A recent paper from Apple, titled ReLU Strikes Back: Exploiting Activation Sparsity in Large Language Models, effectively highlights this concept. The authors provide activation sparsity measurements for various activation functions.

ReLU induces over 90% activation sparsity, while with SiLU and GELU it barely moves the needle on activation sparsity. The authors demonstrated that when trained from scratch, there is no significant difference in terms of performance between different activation functions.

Even if non-ReLU activations offer some advantages in accuracy and convergence, in my experience, these benefits are offset by the increased computational cost (FLOPS) required for inference, ultimately negating the net benefit.

For memory and computationally optimized models from training to inference, I recommend starting with ReLU (or Leaky ReLU if necessary). When experimenting with non-ReLU activations, it's crucial to establish clear success criteria across multiple dimensions such as cost, performance, and latency, and evaluate comprehensively.

Key System Metrics for Inference

Time To First Token (TTFT): Measures the time taken from receiving an input prompt to generating the first token of the response, indicating the model's responsiveness. Key factors include the model partitioning, scheduling algorithm, GPU FLOPs, and interconnect latency.

Time Per Output Token (TPOT): Also referred to as Time Between Tokens (TBT). Measures the average time taken to process and generate each token after the initial token has been generated. This is directly related to keeping the user engaged. For example, a TPOT of 50 milliseconds/token would be 300 tokens per minute. This translates to about 225 words per minute.

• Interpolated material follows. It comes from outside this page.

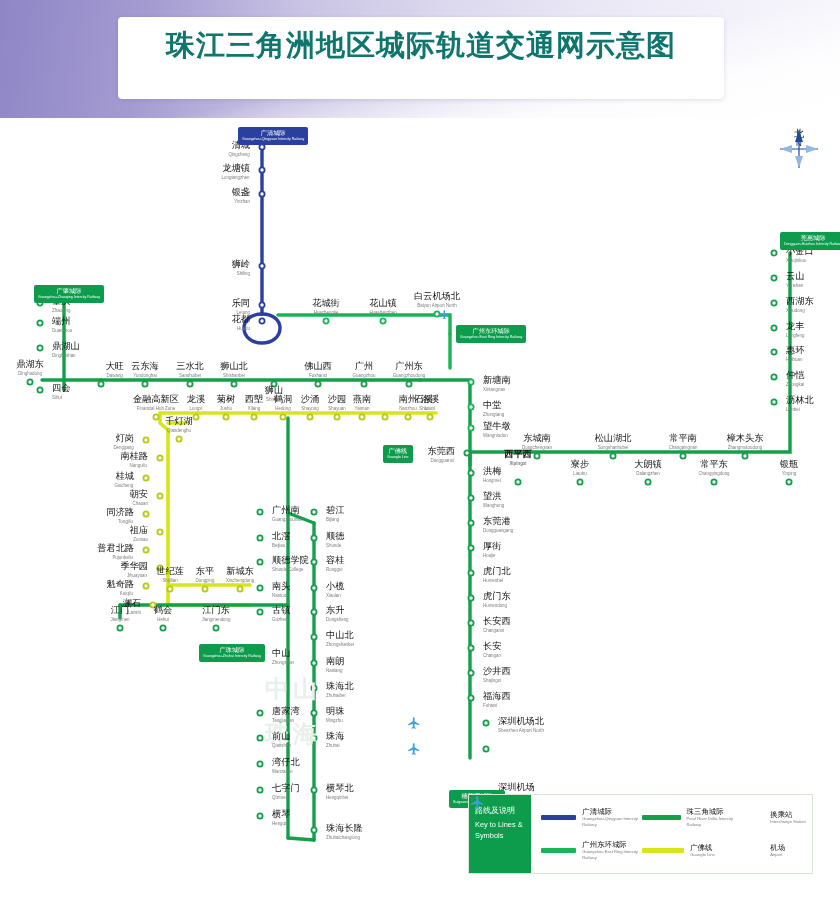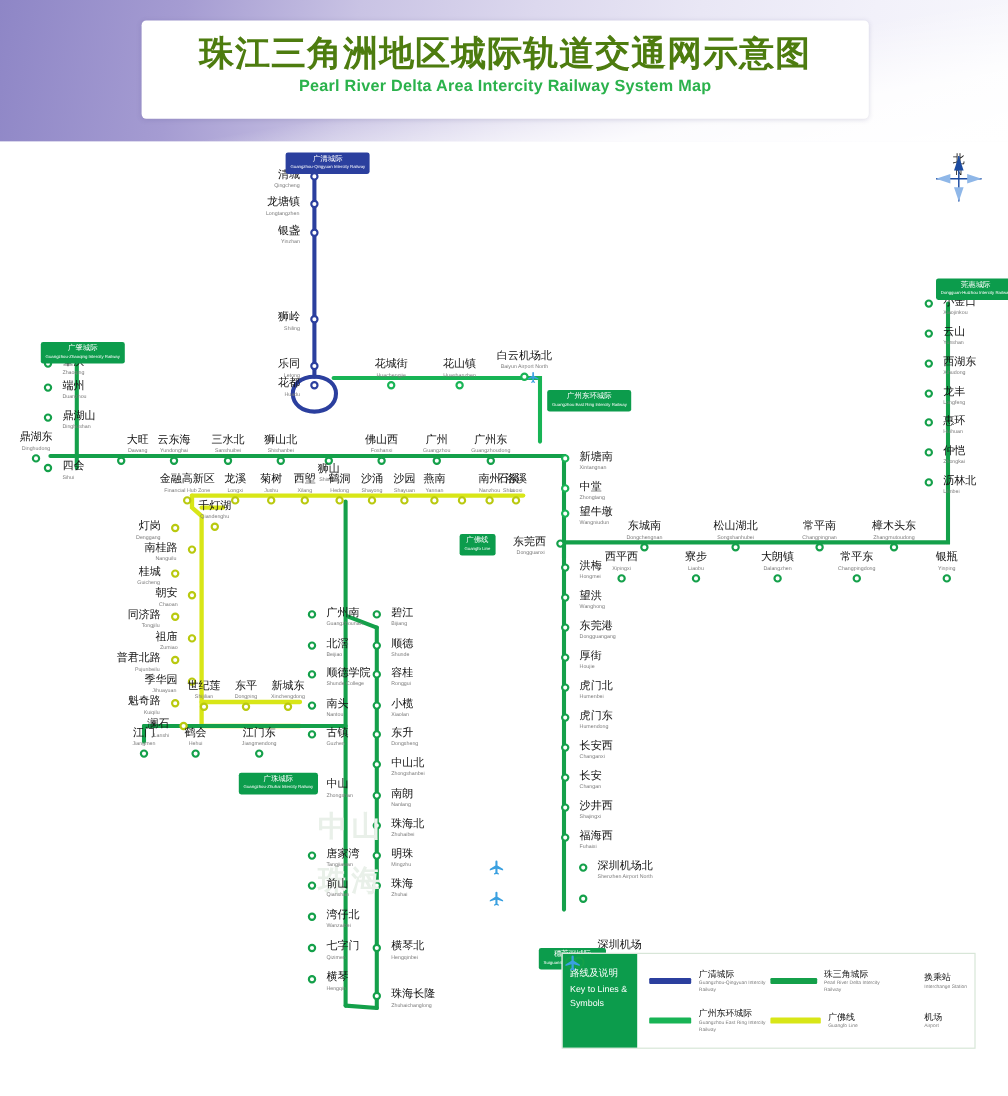"珠江三角洲地区城际轨道交通网示意图" #titleCn { color: #4d7c0f -> #0f766e }
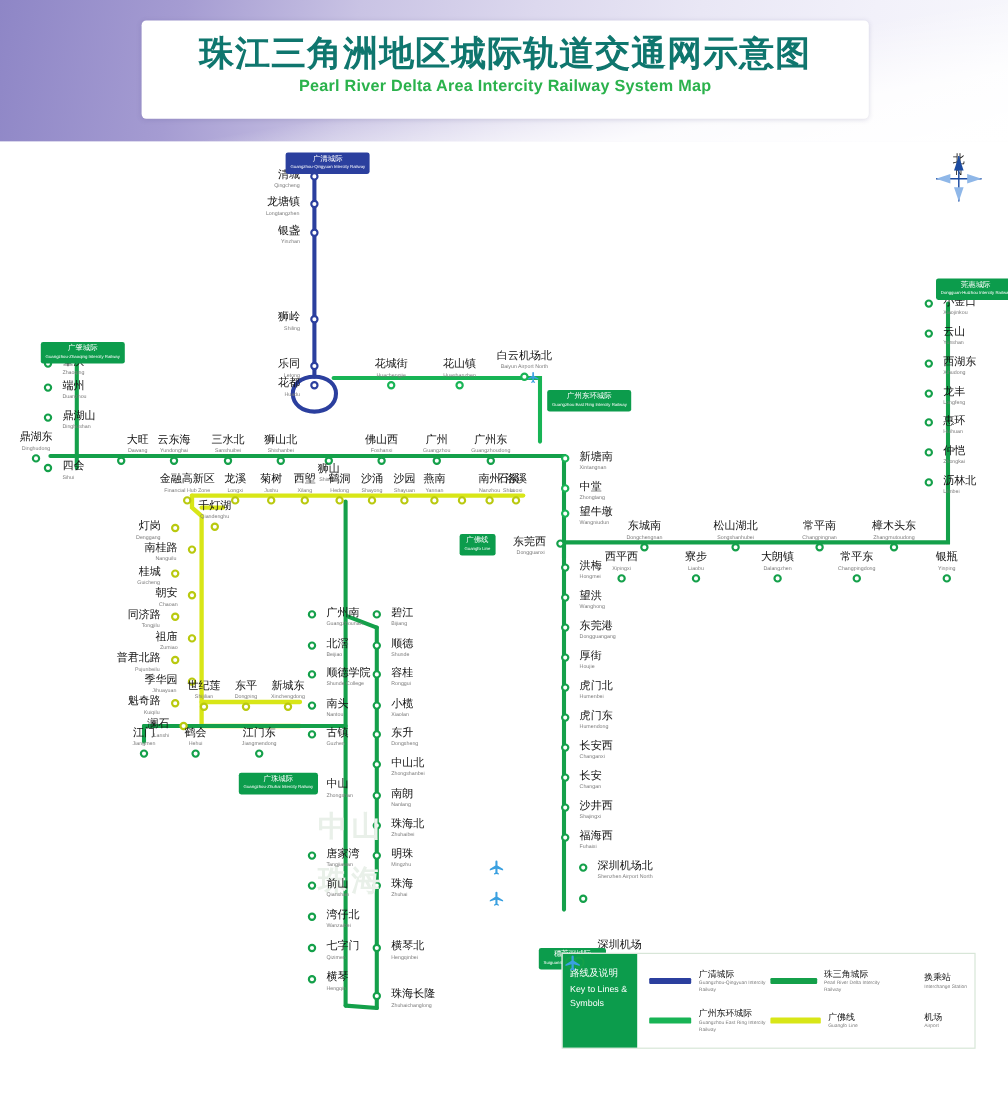"Pearl River Delta Area Intercity" div { html: <div>Pearl River Delta Area Intercity Railway System Map</div> -> none }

The total latency for the response is the sum of TTFT and the TPOT * number of tokens.

Throughput: Total number of output tokens per second the inference setup can generate across all user requests.

Tail Latency: Represents the worst-case response times (e.g. at the 99th percentile) that only a small fraction of requests experience. For real-time use cases, high tail latency will lead to poor user experiences.

FLOPS Utilization: Ratio of the observed FLOPS to the GPUs theoretical max.

Cost Efficiency: The cost associated with running inferences, often measured in terms of compute hours or dollars per inference.

Closing thoughts

This concludes Part 2, where we explored various system and model optimizations for enhancing training and inference in the development of high-performing, cost-optimized AI systems. By being aware of and implementing these techniques based on their specific needs, organizations can effectively leverage advancements in AI to build efficient and scalable solutions.

To get started, I recommend focusing on some of the more accessible and impactful optimizations. Begin with Quantization, FlashAttention, Key-value caching, and LoRA.

These techniques are readily available and supported by most machine learning frameworks, making them relatively straightforward to integrate into your existing workflows.

Quantization can significantly reduce the computational load and memory footprint of your models, enabling faster inference and lower power consumption without substantial loss of accuracy. FlashAttention optimizes the attention mechanism in transformer models, leading to speed improvements in training and inference. Key-value caching helps manage memory more efficiently during sequential data processing, which can be especially beneficial for tasks involving long context windows. Lastly, LoRA offers a method for fine-tuning large models with minimal additional parameters, making it an efficient approach for domain-specific adaptations.

Once these foundational techniques are in place, you can explore more advanced optimizations tailored to your unique requirements to push the boundaries of performance and efficiency.

Iteration and experimentation pave the way to unlocking the full potential of AI and achieving strategic goals.